Costs against petitioners.
SO ORDERED.
ANGELINA SANDOVAL-GUTIERREZ
Associate Justice
WE CONCUR:
REYNATO S. PUNO
Associate Justice
Chairperson
RENATO C. CORONA Associate Justice |
ADOLFO S. AZCUNA Asscociate Justice |
CANCIO C. GARCIA
Associate Justice
A T T E S T A T I O N
I attest that the conclusions in the above Decision were reached in consultation before the case was assigned to the writer of the opinion of the Court's Division.
REYNATO S. PUNO
Associate Justice
Chairperson, Second Division
C E R T I F I C A T I O N
Pursuant to Article VIII, Section 13 of the Constitution, and the Division Chairman's Attestation, it is hereby certified that the conclusions in the above Decision were reached in consultation before the case was assigned to the writer of the opinion of the Court.
ARTEMIO V. PANGANIBAN
Chief Justice
Footnotes
1 Section 33, B.P. Blg. 129, as amended; Herrera v. Ballon, G.R. No. 138258, January 18, 2002, 374 SCRA 107.
2 Pilipinas Bank v. Court of Appeals, G.R. No. 117079, February 22, 2000, 326 SCRA 147.

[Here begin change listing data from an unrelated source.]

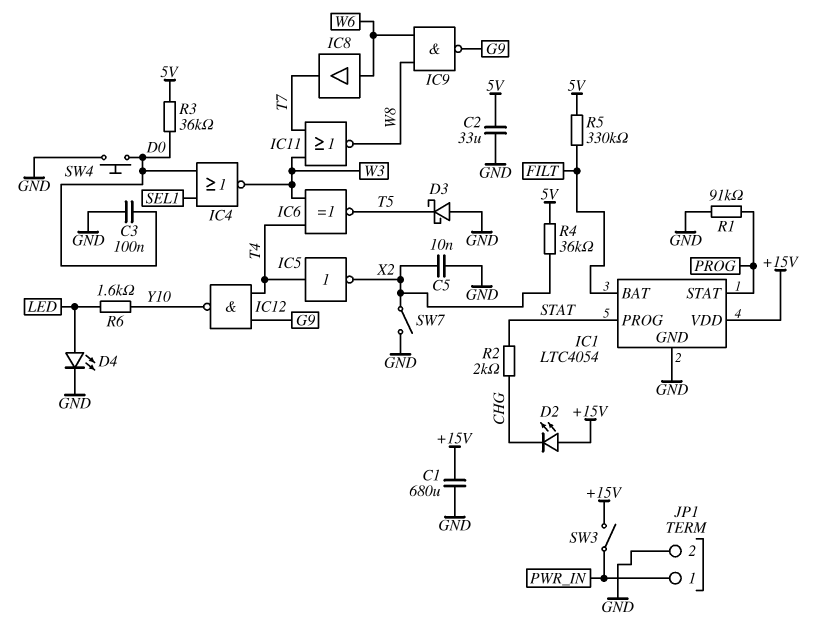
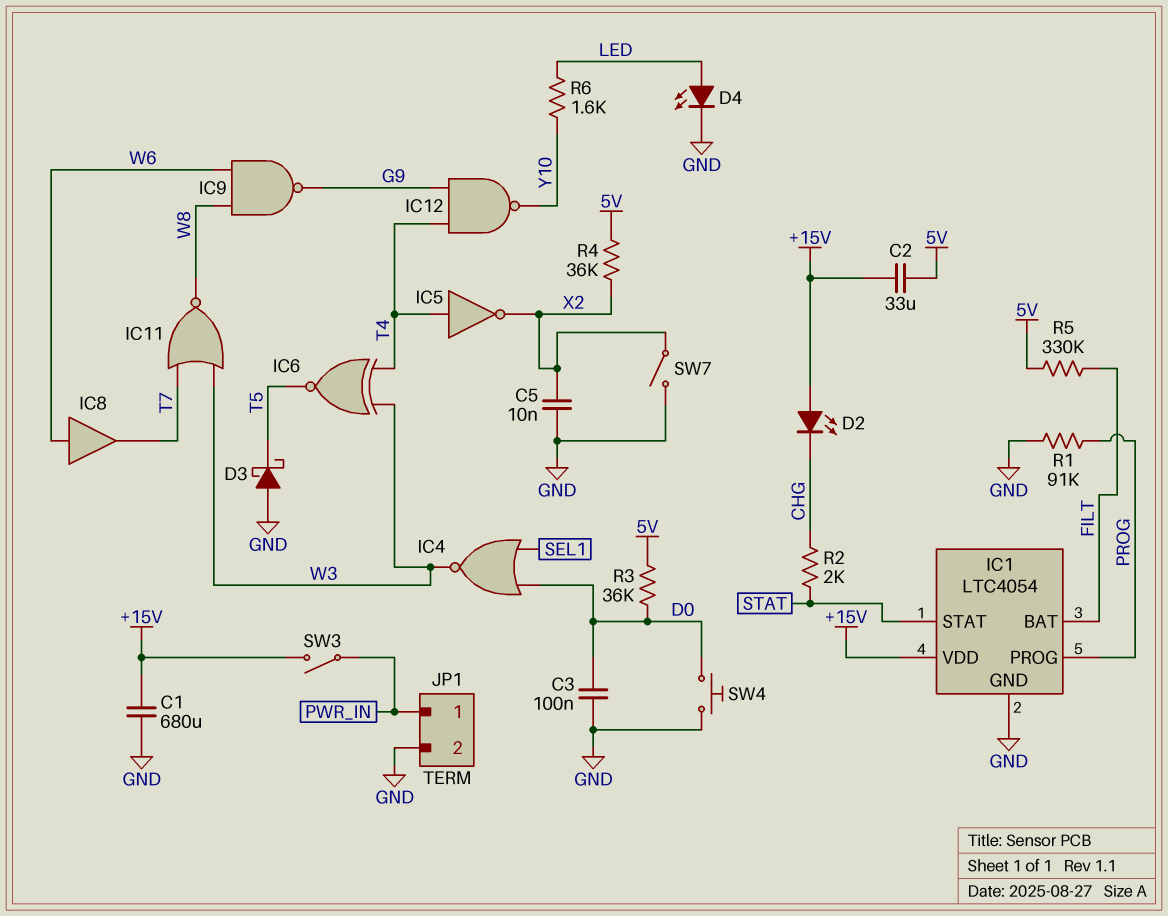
C2: 33uF (5V, GND) -> 33uF (+15V, 5V)
IC1 pin PROG: STAT -> PROG
IC1 pin STAT: PROG -> STAT

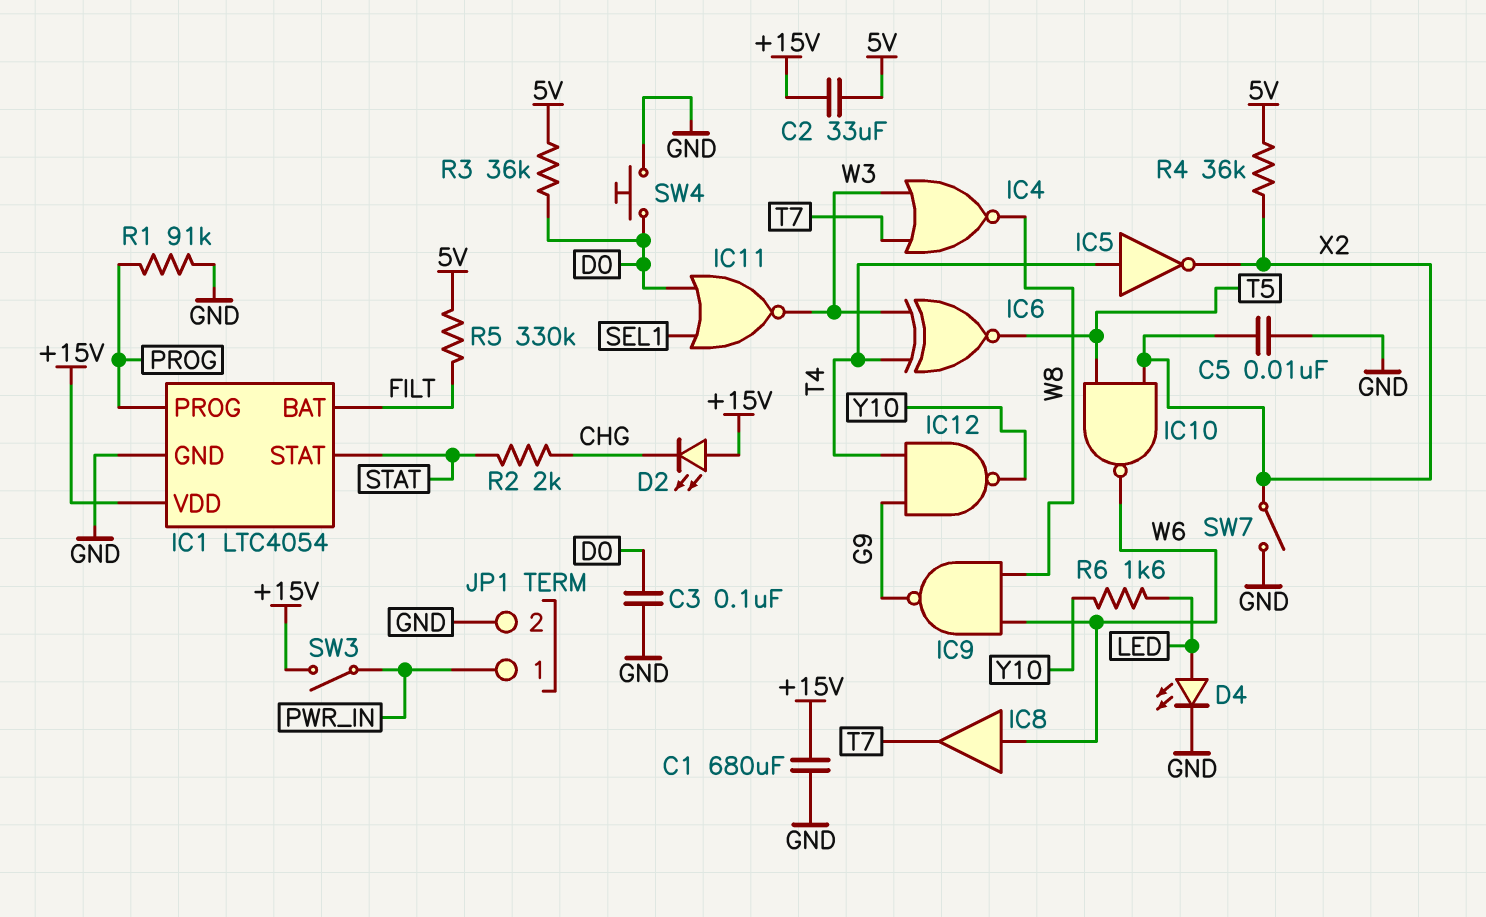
D3: schottky (A GND, K T5) -> none
IC4: NOR (in D0, in SEL1, out W3) -> NOR (in T7, in W3, out W8)
IC10: none -> NAND (in T5, in X2, out W6)
IC11: NOR (in T7, in W3, out W8) -> NOR (in D0, in SEL1, out W3)

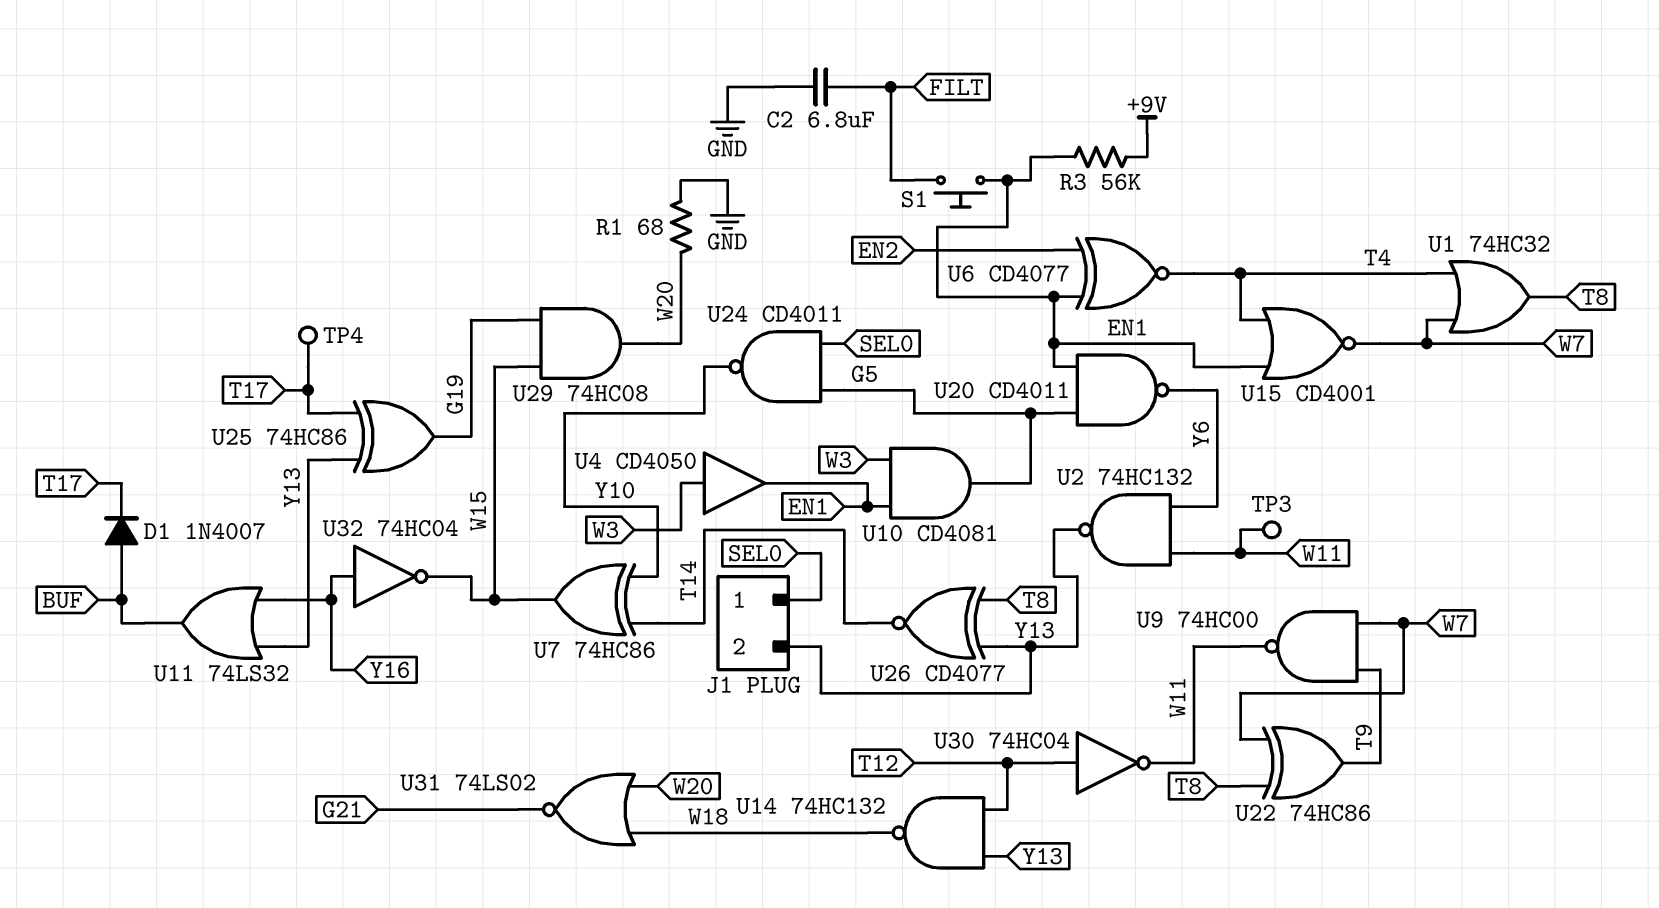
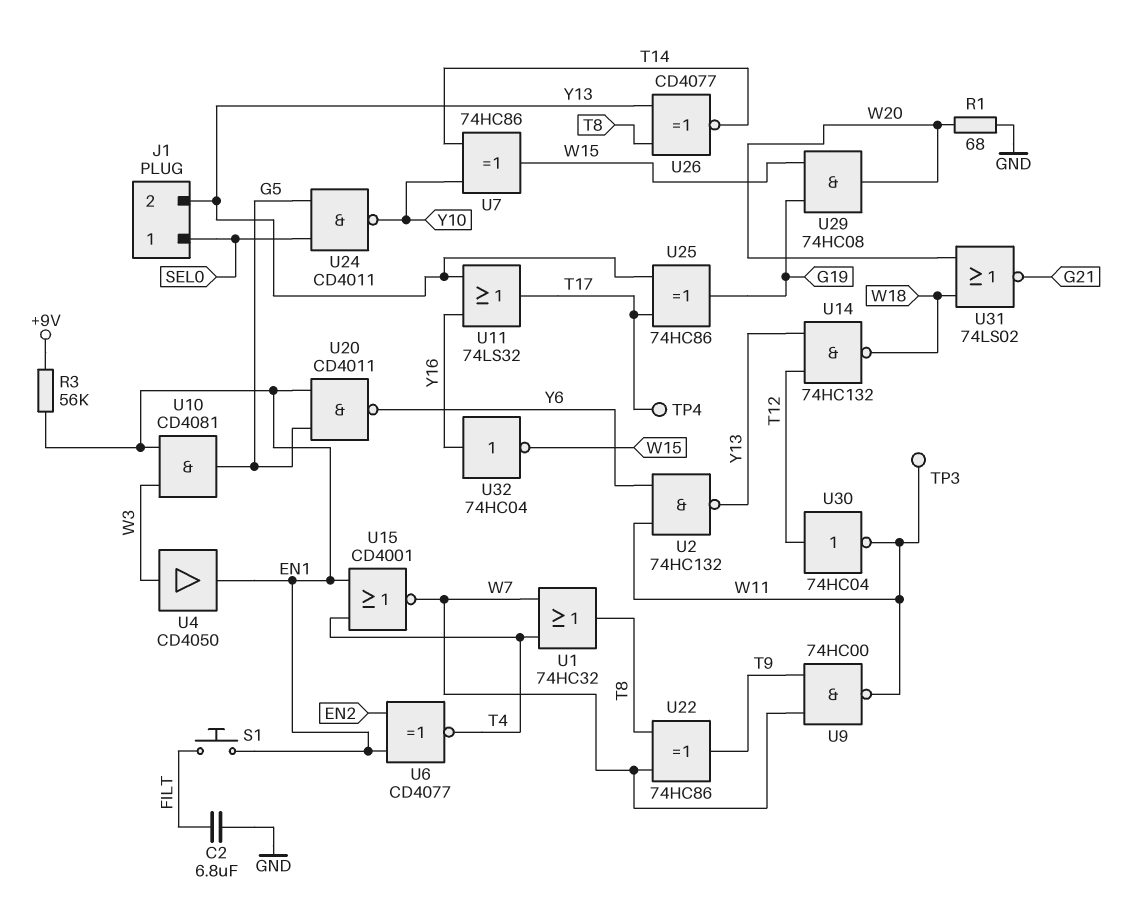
D1: diode 1N4007 (A BUF, K T17) -> none
U11: OR 74LS32 (in Y13, in Y16, out BUF) -> OR 74LS32 (in Y13, in Y16, out T17)

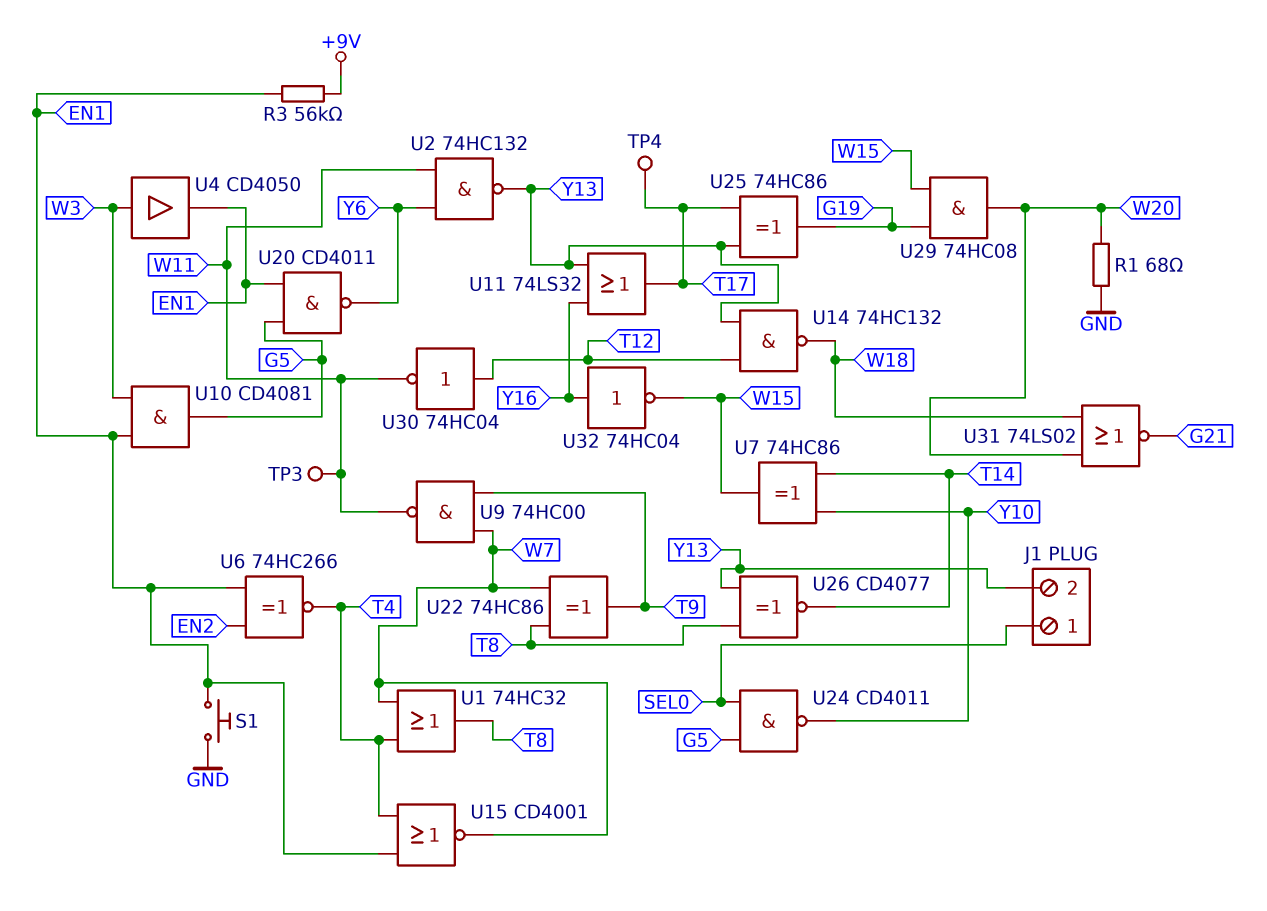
C2: 6.8uF (FILT, GND) -> none
S1: button (EN1, FILT) -> button (EN1, GND)
U6: XNOR CD4077 (in EN1, in EN2, out T4) -> XNOR 74HC266 (in EN1, in EN2, out T4)

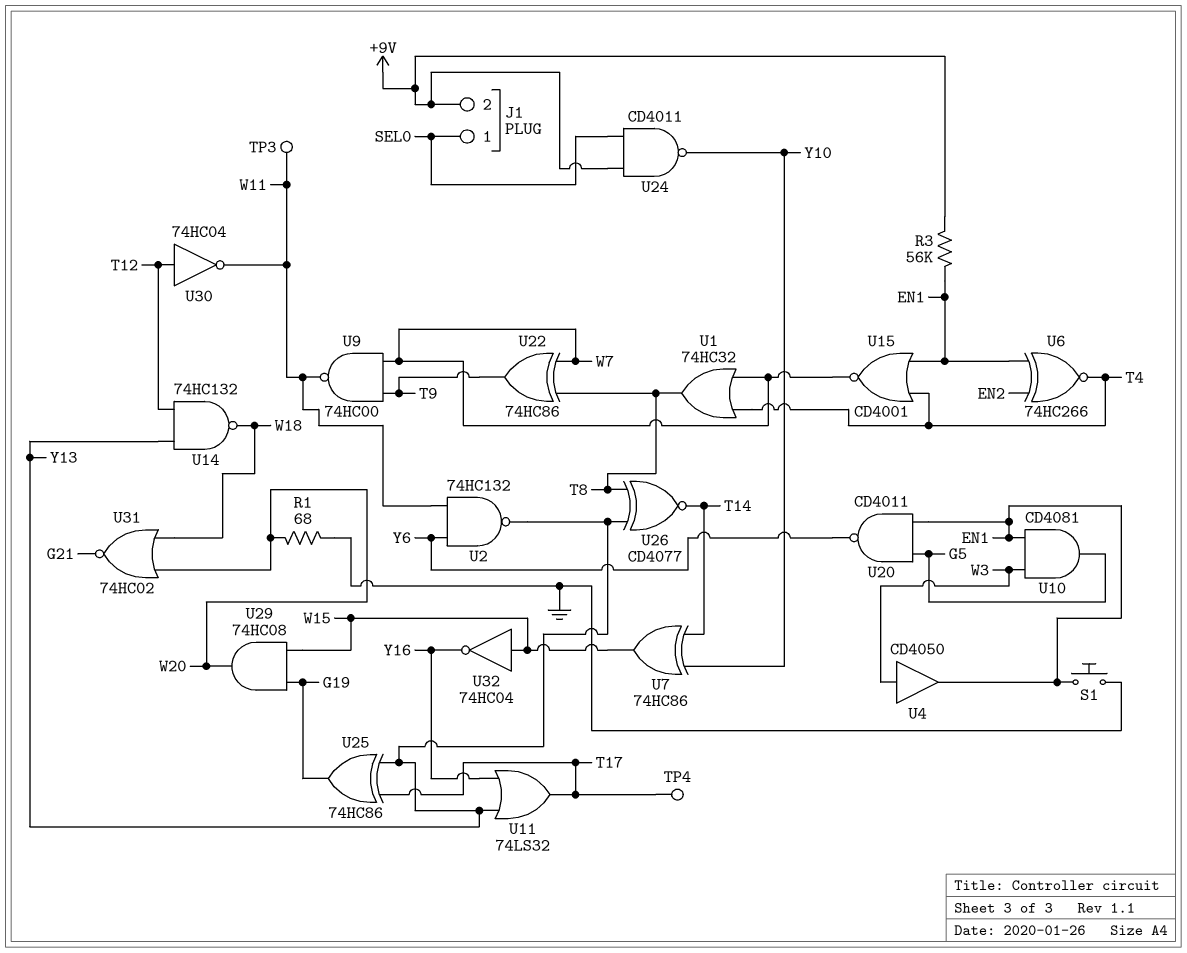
J1 pin 2: Y13 -> +9V
U24: NAND CD4011 (in G5, in SEL0, out Y10) -> NAND CD4011 (in +9V, in SEL0, out Y10)
U31: NOR 74LS02 (in W18, in W20, out G21) -> NOR 74HC02 (in W18, in W20, out G21)
U32: NOT 74HC04 (in Y16, out W15) -> NOT 74HC04 (in W15, out Y16)

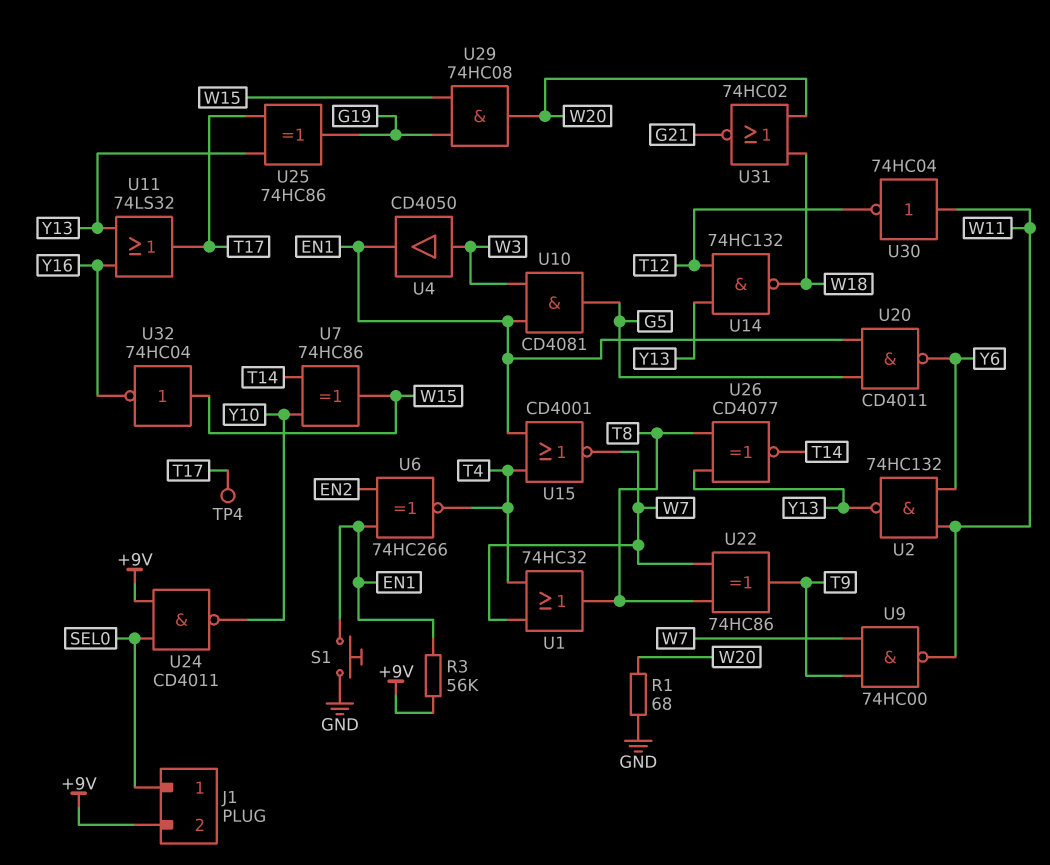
TP3: test point (W11) -> none
U30: NOT 74HC04 (in T12, out W11) -> NOT 74HC04 (in W11, out T12)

3 "4. That on January 8, 1992, defendant Renato Tanseco, with the full aid and assistance of the Social Investigation Division (SID) of the Parañaque Police Force, employing force and intimidation entered the premises and demolished the fence erected by the plaintiffs and the two security guards posted thereat were forcibly arrested and brought to the police station without any complaint or warrant of arrest, a clear case of brutality of police officers and abuse of power;
x x x
10. That, as a matter of fact, the Parañaque police and defendant Tanseco clearly tried to eject the plaintiffs from their property thru the unlawful and felonious illegal notice of demolition and permit issued by Municipal Engineer Gooco to construct concrete fence, ordering his men with the assistance of the Parañaque police to demolish not only the fence but also the guardhouse erected thereon and arresting the security guards posted by the plaintiffs and posting his own security guards;
x x x
15. That the continuous commission of the illegal acts being complained of would probably work injustice to the plaintiffs because defendant Tanseco insists in forcibly ejecting the plaintiffs from the land using the notice of demolition and permit as his basis and through use of force and intimidation with police assistance without any court order. Moreover, temporary restraining order is being sought because violence may erupt in the premises, considering that both contending parties are posting their own security guards, although the guards of defendant Tanseco have the advantage because of the assistance given by the police force of Parañaque;"
4 Section 1, Rule 70 of the 1997 Rules of Civil Procedure, as amended, provides:
"SECTION 1. Who may institute proceedings, and when. – Subject to the provisions of the next succeeding section, a person deprived of possession of any land or building by force, intimidation, threat, strategy, or stealth, or a lessor, vendor, vendee, or other person against whom the possession of any land or building is unlawfully withheld after the expiration or termination of the right to hold possession, by virtue of any contract, express or implied, or the legal representatives or assigns of any such lessor, vendor, vendee, or other person, may, at any time within one (1) year after such unlawful deprivation or withholding of possession, bring an action in the proper Municipal Trial Court against the person or persons unlawfully withholding or depriving of possession, or any person or persons claiming under them, for the restitution of such possession, together with damages and costs. (1a)"
5 Tala Realty Services Corporation v. Banco Filipino Savings and Mortgage Bank, G.R. No. 137533, November 22, 2002, 392 SCRA 506.